(SOURCE EXTRACT Opens)
Outside of that, the data seemed fairly clear cut (except Marc Trestman who coached in the CFL...I put him in the College bucket only because his hiring seemed so unconventional...it doesn't move the data much in any case)
All told, the data included 137 different coaching tenures since 2000, each defined by their coaches' background. Coaching tenures are independent from each other, so Belichick's Cleveland tenure is a separate instance from his performance in New England (when we joined the Browns he was a former defensive assistant and when he joined the Patriots he was a former head coach). It's also important to note that seasons before 2000 were included for performance evaluation when a coach stretched from the 1990's into the 2000's.
Results - NFL Coaching Performance by Background
Before we get into how these types of coaches perform, it's interesting to consider the distribution of these types of coaches and how those have changed over time. Below is a graph illustrating the four types of coaches and how their relative frequency has flowed since 2000.
What I think is interesting is how you can spot some slight themes in the shifts. A few more college coaches in the early 2000's, but then a switch back to experienced head coaches. 2008-2011 was a great time to be an offensive coordinator, as college coaches disappeared from the landscape and prior head coaches shrank their share. More recently, college coaches expanded in 2013-2014 but now appear on a downswing again along with the once high-flying offensive coordinators.
This doesn't tell us anything about performance -- but it does suggest that as a league, there are noticeable trends that can be either progressive (college/offense) or more conventional (experienced head coaches).
So with that as a preamble, how did these types of coaches actually do? The table below lays out the coaches by background and compares them on three metrics:
- Average tenure (which is in my view a major indicator of good performance)
- Average number of playoff appearances
- Total number of Super Bowls won
Things don't look that great for the college boys.
That's the thing that jumps out when you look at the table -- the relative strength of both defensive and experienced head coaches relative to college (and a lesser extent offensive NFL assistants). Coaches that jump to the NFL from college have an average tenure 1-1.5 years shorter than coaches who have been either head coaches or defensive assistants before and fewer playoff appearances. Offensive assistants don't fair all that much better, with slightly longer tenure than college but shorter than defensive assistants or experienced coaches and with fewer playoff appearances.
(SOURCE EXTRACT Closes)
**EXERCISE REQUIREMENTS**:
[A] Repeat everything in the coaching analysis from "Results - NFL" down to "high-flying offensive coordinators.".
[B] Using the coaching analysis, answer yes or no to each statement below and quote the words that settle it: (i) the data covered 137 coaching tenures since 2000; (ii) college coaches were common from 2008 to 2011; (iii) Marc Trestman was counted with the college coaches.
(EXTRACTED RECORDS Opens)
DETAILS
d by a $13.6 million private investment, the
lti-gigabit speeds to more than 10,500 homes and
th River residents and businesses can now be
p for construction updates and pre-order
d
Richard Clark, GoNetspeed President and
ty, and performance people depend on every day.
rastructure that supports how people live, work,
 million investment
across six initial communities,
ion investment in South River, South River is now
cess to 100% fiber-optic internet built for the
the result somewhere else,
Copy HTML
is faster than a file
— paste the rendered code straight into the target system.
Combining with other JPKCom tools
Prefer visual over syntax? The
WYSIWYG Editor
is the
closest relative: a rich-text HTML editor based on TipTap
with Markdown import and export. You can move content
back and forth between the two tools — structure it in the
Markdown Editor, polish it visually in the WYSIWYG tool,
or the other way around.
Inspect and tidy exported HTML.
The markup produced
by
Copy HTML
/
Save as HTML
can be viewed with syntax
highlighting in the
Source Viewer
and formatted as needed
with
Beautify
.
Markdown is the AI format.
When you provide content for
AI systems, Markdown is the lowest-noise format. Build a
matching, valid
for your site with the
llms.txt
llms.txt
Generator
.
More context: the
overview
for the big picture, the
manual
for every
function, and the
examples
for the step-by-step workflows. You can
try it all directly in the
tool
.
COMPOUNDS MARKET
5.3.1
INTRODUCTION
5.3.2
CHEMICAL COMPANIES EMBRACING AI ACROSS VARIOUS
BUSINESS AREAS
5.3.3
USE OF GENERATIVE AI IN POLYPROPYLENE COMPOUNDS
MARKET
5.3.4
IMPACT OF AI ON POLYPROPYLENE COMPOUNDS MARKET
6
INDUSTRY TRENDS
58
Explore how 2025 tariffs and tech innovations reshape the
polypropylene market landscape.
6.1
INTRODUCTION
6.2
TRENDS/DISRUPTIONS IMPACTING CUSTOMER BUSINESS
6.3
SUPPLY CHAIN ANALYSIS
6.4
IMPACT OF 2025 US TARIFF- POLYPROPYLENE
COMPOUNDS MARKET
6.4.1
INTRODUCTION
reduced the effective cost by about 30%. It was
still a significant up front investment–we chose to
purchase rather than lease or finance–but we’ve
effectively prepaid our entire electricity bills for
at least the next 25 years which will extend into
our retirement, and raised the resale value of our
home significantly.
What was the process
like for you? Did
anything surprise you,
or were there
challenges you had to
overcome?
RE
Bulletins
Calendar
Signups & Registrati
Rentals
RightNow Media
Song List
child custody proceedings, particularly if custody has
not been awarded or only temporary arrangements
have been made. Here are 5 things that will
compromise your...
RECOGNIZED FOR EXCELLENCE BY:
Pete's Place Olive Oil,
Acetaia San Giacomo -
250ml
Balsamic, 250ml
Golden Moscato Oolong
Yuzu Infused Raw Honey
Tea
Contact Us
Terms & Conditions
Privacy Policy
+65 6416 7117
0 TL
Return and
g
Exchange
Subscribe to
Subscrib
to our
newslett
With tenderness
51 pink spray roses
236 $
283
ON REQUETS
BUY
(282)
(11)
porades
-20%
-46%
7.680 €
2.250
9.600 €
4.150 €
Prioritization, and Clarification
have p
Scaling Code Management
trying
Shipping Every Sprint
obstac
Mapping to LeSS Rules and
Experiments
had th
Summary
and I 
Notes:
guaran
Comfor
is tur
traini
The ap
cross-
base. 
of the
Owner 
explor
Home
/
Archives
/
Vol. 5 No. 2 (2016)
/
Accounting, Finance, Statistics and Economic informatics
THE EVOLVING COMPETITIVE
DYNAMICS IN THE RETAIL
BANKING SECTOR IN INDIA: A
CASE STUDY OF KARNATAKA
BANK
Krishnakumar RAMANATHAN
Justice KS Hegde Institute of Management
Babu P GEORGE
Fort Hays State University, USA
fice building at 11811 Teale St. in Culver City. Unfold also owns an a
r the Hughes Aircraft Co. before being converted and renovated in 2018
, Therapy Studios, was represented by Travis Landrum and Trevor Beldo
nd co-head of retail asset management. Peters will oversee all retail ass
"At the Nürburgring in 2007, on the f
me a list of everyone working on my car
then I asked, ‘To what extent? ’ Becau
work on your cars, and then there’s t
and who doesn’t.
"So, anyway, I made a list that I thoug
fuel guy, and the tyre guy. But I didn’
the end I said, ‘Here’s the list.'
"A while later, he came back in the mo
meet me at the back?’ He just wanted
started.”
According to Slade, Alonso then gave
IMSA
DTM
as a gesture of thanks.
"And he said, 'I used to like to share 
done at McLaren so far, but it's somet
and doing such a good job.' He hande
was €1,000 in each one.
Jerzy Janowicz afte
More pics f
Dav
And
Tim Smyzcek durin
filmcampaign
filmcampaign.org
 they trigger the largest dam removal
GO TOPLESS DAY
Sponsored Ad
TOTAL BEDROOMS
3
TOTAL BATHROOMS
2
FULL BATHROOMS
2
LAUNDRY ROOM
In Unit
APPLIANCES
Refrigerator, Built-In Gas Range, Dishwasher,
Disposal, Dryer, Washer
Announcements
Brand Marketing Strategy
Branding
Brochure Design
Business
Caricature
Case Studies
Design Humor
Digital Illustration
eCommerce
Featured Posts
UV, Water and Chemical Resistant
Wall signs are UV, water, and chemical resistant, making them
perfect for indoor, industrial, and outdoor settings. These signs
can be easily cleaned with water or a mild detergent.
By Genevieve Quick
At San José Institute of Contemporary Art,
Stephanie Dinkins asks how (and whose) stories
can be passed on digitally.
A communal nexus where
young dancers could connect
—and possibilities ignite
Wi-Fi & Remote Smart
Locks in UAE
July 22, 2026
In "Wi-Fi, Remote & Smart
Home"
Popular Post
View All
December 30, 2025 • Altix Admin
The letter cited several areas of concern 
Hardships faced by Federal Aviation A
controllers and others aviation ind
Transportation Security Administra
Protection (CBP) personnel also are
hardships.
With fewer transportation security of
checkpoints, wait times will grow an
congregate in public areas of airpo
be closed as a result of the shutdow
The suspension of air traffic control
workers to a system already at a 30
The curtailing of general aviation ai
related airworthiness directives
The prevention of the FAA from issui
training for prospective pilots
(EXTRACTED RECORDS Closes)
**RESPONSES TO THE EXERCISE**:
[A]
Results - NFL Coaching Performance by Background
Before we get into how these types of coaches perform, it's interesting to consider the distribution of these types of coaches and how those have changed over time. Below is a graph illustrating the four types of coaches and how their relative frequency has flowed since 2000.
What I think is interesting is how you can spot some slight themes in the shifts. A few more college coaches in the early 2000's, but then a switch back to experienced head coaches. 2008-2011 was a great time to be an offensive coordinator, as college coaches disappeared from the landscape and prior head coaches shrank their share. More recently, college coaches expanded in 2013-2014 but now appear on a downswing again along with the once high-flying offensive coordinators.

[B]
(i) Yes: "the data included 137 different coaching tenures since 2000"
(ii) No: "2008-2011 was a great time to be an offensive coordinator, as college coaches disappeared from the landscape"
(iii) Yes: "I put him in the College bucket"